You should not worry too much. I confess I am putting your mind in the
state of mathematicians before the Babbage Post Markov Turing Church
discovery. Everything here will be transparently clear.
> But of course being perturbed doesn't
> necessarily imply being correct. I will summarize my perturbation
> below. But for now, specifically, you're bringing in transfinite
> cardinals/ordinals.
Only transfinite ordinal which are all countable, and even nameable,
for example by name of growing computable functions as I am
illustrating.
Be sure you understand why G is a well defined computable growing
function, and why it grows faster than each initial Fi. If you know a
computer programming language, write the program!

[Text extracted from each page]
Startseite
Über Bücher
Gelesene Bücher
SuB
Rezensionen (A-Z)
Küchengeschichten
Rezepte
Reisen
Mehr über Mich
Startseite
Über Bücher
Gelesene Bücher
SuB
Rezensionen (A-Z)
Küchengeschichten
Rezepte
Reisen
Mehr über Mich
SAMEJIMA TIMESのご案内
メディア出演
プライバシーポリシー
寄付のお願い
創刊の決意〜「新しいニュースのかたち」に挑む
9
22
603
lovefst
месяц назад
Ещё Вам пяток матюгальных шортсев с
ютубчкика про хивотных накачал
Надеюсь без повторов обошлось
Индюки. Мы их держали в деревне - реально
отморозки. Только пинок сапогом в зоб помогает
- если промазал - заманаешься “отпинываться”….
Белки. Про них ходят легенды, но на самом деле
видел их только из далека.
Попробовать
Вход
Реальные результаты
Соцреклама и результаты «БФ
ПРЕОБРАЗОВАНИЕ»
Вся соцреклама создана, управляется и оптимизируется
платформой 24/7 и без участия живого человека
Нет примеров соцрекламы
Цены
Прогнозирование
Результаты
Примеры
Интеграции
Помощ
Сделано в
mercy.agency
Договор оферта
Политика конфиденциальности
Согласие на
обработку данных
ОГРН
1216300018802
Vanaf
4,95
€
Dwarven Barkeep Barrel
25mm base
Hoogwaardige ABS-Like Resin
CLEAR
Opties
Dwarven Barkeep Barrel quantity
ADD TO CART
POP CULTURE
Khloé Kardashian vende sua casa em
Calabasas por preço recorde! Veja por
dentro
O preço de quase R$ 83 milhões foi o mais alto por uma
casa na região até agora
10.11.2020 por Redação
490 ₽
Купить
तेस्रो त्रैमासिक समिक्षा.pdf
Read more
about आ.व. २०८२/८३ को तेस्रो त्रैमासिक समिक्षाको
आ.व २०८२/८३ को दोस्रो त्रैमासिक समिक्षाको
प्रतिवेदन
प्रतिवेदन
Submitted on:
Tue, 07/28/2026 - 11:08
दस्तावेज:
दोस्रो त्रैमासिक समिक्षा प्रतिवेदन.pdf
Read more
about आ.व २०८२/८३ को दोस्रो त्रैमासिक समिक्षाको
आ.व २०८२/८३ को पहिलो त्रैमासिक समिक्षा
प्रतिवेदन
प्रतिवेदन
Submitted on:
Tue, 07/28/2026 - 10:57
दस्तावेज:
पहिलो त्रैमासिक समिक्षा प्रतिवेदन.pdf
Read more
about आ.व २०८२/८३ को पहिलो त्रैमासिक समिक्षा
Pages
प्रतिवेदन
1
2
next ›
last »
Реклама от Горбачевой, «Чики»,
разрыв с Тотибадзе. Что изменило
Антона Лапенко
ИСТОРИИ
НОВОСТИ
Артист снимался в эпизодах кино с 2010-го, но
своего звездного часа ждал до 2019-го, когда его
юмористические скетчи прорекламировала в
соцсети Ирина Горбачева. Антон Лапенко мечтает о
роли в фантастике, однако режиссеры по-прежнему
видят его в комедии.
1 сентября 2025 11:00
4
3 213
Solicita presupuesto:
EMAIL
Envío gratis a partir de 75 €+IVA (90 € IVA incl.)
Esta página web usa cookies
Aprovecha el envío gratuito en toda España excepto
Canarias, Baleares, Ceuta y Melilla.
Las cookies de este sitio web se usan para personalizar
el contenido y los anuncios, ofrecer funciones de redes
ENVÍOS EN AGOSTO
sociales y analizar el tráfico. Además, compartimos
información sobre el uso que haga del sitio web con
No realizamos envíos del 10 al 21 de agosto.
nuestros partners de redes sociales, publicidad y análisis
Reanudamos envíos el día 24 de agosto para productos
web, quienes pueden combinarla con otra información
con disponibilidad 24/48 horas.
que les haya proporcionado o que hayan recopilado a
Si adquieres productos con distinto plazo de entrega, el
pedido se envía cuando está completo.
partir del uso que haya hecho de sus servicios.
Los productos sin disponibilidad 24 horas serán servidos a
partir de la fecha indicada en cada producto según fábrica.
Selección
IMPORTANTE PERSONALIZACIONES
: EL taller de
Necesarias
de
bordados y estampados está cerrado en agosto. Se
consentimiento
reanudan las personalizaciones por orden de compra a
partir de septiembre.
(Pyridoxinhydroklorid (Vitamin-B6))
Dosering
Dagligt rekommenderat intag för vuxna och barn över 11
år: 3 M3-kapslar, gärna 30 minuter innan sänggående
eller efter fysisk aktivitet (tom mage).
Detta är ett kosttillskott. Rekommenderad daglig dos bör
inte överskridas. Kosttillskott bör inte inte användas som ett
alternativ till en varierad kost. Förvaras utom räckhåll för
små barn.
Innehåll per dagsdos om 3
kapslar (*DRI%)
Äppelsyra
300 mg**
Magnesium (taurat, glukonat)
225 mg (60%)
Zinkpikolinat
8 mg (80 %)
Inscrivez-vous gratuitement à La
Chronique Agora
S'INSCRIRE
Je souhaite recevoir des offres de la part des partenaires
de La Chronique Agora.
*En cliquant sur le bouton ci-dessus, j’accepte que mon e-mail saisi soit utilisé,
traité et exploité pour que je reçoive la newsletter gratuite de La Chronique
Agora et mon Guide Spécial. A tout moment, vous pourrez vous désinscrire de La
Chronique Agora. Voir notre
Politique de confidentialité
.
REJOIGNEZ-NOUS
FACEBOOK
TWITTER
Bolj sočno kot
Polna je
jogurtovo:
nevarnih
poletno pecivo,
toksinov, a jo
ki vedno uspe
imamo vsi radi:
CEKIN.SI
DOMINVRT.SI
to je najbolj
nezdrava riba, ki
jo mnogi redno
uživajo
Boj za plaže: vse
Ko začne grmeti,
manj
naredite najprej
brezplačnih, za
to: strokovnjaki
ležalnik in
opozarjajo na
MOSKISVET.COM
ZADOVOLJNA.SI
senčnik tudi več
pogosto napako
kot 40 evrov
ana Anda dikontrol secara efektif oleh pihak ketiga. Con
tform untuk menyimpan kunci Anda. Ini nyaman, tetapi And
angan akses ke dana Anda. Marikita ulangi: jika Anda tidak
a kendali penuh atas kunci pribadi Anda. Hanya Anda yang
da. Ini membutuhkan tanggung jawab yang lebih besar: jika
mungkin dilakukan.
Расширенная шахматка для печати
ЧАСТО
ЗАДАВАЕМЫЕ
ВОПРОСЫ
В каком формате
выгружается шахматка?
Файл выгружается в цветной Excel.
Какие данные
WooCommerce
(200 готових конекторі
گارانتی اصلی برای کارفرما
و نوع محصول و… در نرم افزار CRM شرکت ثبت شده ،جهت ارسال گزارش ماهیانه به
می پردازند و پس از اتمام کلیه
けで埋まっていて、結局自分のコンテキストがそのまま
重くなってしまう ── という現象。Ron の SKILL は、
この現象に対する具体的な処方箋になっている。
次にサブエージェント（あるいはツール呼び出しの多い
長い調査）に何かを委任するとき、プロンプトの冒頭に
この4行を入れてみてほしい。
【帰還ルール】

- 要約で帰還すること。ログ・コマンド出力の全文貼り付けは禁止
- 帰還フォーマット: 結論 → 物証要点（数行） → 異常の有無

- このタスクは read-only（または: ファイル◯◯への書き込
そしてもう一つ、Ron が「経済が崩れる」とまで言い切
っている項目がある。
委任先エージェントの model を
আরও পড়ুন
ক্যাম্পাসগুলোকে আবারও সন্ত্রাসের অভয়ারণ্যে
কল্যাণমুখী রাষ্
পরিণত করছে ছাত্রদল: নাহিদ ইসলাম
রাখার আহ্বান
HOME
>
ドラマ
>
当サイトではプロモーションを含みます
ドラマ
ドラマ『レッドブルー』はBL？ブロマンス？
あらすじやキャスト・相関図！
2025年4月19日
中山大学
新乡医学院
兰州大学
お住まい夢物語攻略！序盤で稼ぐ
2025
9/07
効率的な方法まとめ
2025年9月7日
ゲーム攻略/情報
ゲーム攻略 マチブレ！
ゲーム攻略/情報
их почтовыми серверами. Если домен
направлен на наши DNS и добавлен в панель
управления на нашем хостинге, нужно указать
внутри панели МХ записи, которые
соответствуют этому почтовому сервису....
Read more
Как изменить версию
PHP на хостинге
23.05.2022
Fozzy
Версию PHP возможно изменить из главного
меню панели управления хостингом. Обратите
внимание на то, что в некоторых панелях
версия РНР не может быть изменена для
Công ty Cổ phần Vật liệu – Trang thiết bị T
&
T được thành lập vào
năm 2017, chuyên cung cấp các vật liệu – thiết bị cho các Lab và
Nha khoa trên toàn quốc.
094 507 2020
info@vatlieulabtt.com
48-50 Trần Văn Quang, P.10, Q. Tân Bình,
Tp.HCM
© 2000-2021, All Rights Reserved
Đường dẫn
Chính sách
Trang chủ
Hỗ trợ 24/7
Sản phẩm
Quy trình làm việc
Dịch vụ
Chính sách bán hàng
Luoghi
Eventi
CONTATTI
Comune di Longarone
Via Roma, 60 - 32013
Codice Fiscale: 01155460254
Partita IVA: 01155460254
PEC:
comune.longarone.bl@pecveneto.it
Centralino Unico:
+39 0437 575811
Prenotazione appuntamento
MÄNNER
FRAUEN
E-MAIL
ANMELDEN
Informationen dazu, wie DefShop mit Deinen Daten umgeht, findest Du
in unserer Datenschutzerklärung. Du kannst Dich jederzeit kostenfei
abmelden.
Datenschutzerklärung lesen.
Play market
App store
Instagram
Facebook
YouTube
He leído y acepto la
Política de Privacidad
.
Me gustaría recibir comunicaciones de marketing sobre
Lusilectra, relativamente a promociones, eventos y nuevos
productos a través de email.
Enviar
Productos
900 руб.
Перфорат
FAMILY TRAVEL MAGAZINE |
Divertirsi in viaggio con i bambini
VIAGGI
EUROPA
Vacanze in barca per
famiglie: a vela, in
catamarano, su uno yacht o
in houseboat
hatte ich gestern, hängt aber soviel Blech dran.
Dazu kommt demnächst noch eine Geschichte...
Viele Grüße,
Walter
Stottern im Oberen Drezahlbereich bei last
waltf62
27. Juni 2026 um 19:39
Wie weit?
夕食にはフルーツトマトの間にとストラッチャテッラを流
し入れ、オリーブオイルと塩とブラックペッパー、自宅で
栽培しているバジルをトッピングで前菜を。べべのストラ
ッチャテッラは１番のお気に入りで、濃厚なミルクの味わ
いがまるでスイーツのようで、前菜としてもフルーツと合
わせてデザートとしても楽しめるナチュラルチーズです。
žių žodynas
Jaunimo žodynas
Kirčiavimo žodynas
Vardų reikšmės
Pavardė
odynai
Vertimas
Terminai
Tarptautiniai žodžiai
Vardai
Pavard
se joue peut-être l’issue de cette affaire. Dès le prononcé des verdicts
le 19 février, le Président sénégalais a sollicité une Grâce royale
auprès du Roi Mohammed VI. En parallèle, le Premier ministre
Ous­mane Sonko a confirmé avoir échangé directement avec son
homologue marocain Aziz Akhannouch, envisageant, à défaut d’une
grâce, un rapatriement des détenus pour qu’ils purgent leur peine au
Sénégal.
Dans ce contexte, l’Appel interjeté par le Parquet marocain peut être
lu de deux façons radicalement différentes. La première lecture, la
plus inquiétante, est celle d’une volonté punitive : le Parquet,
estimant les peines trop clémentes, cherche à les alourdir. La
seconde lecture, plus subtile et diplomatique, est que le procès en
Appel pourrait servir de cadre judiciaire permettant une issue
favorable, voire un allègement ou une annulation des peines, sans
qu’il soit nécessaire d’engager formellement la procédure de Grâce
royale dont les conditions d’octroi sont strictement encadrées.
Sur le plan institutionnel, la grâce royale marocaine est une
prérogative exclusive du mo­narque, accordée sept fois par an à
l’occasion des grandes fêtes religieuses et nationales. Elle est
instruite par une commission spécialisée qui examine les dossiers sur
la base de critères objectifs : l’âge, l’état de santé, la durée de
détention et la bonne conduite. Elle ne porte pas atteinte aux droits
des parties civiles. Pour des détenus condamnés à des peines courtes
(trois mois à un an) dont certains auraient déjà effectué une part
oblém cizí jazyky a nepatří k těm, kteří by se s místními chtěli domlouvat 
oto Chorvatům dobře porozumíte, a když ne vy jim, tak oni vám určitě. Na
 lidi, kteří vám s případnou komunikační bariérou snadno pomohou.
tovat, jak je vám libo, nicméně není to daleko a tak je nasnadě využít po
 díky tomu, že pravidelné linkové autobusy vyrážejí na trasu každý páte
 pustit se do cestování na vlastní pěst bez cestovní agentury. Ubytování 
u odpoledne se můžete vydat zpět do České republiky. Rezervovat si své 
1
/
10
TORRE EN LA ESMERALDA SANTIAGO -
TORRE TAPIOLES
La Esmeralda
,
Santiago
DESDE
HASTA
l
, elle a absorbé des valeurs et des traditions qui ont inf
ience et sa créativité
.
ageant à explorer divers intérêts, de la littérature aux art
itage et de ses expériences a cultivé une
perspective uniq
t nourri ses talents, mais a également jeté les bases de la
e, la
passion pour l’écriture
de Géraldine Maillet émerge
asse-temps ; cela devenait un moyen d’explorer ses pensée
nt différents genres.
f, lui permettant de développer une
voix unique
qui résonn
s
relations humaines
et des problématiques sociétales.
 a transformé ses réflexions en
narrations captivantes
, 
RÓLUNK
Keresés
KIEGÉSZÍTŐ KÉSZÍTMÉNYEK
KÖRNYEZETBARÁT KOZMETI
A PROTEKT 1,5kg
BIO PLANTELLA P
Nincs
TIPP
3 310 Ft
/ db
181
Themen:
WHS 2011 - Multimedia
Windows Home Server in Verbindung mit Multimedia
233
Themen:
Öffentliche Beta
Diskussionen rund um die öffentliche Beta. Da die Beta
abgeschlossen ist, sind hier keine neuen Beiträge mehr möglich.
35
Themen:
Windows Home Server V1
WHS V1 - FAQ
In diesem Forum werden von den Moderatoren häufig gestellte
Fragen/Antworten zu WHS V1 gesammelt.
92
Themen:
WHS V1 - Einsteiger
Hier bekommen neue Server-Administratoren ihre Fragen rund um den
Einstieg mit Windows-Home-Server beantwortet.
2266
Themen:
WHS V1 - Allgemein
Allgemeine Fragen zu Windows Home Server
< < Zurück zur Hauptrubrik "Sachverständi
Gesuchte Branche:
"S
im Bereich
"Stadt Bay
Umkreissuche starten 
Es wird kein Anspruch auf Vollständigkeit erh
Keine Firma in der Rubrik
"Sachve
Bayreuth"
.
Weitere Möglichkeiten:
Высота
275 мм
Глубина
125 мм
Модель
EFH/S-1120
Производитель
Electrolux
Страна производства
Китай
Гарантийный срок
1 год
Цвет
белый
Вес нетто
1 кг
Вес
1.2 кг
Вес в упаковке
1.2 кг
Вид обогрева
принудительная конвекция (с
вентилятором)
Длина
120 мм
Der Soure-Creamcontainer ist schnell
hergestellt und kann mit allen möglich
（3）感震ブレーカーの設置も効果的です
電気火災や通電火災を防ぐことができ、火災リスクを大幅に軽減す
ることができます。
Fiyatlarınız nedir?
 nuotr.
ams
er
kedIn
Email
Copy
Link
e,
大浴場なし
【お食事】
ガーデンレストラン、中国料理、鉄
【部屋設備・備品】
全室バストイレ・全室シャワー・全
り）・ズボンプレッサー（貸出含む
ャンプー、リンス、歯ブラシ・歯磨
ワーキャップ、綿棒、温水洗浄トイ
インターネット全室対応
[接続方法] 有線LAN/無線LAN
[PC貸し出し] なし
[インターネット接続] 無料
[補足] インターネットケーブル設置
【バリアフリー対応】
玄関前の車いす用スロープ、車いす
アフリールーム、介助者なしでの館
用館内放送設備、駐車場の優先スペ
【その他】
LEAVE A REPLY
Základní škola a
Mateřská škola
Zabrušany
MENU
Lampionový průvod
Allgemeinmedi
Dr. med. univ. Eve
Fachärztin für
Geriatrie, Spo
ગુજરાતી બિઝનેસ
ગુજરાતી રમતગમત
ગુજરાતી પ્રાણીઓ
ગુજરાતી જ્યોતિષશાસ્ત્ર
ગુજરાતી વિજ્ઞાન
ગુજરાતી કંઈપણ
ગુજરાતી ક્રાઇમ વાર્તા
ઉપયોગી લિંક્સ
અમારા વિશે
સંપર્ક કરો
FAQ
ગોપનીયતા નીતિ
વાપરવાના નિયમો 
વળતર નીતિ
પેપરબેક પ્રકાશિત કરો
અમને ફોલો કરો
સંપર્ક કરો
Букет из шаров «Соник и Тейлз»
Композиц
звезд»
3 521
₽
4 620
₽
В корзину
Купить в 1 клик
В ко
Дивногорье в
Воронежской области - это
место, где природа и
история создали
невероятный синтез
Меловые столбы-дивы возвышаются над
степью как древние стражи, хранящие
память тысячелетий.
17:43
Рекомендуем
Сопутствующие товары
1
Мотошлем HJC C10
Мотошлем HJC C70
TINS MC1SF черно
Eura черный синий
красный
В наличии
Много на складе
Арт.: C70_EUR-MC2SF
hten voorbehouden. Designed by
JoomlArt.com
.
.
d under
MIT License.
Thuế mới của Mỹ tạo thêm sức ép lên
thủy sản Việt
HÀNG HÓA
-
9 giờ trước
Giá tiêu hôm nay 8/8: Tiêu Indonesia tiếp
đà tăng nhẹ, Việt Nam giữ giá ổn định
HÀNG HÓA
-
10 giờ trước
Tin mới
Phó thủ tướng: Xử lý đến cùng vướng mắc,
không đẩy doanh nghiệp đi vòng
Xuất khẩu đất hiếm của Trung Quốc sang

» **Work order 1**
Update the passage on transfinite ordinals, starting at "You should not" and ending at "be transparently clear.", and put "logicians" in place of "mathematicians".
» **Work order 2**
In the passage on transfinite ordinals, how does the writer describe the only transfinite ordinals being brought in?
These entries were taken from a different source than the passage on transfinite ordinals.

» **Task response 1**
You should not worry too much. I confess I am putting your mind in the
state of logicians before the Babbage Post Markov Turing Church
discovery. Everything here will be transparently clear.

» **Task response 2**
They are all countable, and even nameable.